• [Page extract]:
########################################
All my life I've dreamed about going to Egypt. I've saved $20 a month for years in order to go. When I was a kid, all I ever wanted to do was to become an archeologist. And as for Amy, she had just finished reading a book called The Egypt Game a total of 25 times. Eight more days. We're ready!
Or are we?
What will it mean to go into an Islamic country during Ramadan exactly four months after the World Trade Center was destroyed? "Go to Egypt? Now? In the middle of the bombing of Afghanistan? That's crazy! Don't do this to me, Mom," cried pregnant daughter Elizabeth. "I want my baby to have a grandmother." But Overseas Adventure Travel wouldn't refund our money and so off we are going. Wish us luck.
December 9, 2001: Shopping: Shoes. "Shopping -- shoes." Shopping/shoes. All the anxiety of trip preparation has focused on my feet! I've tried on 20 different pairs of shoes on three different occasions. I bought two pair. They were not right. I went through my closet four times. I tried on all of Amy's shoes. I've got nothing!
Instead of focusing on the fact that we're going into the Middle East when part of it is a war zone; that we're flying Egypt Air out of JFK; that I just did two weeks work in three days in order to leave my boss caught up at the office.... Shoe anxiety is easier to handle. And I'm not done packing either.
Rick Steves on TV last night recommended, "Have everything packed and ready two days before the trip." Moist towelettes? Po Chai pills? And Amy's famous maxim, "Never travel to a foreign country without gel." I'm always a nervous wreck, even before a trip across the bay to San Francisco. I make a lousy traveler. Why do I go? The alternative is to stay home.
"To reach any significant goal, you must leave your comfort zone," sez my Franklin Planner. I'm leaving it bigtime. And I'm a nervous wreck.
December 11, 2001: Went to the Tibet Café for dinner last night. Just like old times in Lhasa.
########################################
• [Information given]:
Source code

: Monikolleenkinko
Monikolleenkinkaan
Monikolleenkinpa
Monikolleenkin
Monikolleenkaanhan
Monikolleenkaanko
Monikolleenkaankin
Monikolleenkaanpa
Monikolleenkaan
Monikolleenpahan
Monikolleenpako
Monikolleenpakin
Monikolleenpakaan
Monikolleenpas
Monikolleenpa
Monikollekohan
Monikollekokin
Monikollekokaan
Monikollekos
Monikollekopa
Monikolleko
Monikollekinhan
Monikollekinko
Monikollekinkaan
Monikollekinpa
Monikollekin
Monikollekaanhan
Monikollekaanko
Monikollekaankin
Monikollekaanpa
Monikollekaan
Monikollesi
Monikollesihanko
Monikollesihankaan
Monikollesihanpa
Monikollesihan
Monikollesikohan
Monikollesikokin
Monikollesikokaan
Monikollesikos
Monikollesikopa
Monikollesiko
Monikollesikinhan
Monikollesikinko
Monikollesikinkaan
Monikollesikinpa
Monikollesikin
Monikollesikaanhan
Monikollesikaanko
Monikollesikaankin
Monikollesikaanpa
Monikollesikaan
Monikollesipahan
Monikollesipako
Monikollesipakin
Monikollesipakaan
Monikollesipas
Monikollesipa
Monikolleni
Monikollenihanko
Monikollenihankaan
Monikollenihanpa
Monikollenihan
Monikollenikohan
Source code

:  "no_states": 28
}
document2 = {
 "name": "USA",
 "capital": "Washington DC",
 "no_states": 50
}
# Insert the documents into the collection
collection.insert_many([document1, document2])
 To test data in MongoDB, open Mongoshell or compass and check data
########################################
• [Exercise requirements]:
Translate this sentence from the Egypt trip diary into Spanish: "I've saved $20 a month for years in order to go." The rows are independent material and are not part of the Egypt trip diary.

• [Finished exercise]:
He ahorrado 20 dólares al mes durante años para poder ir.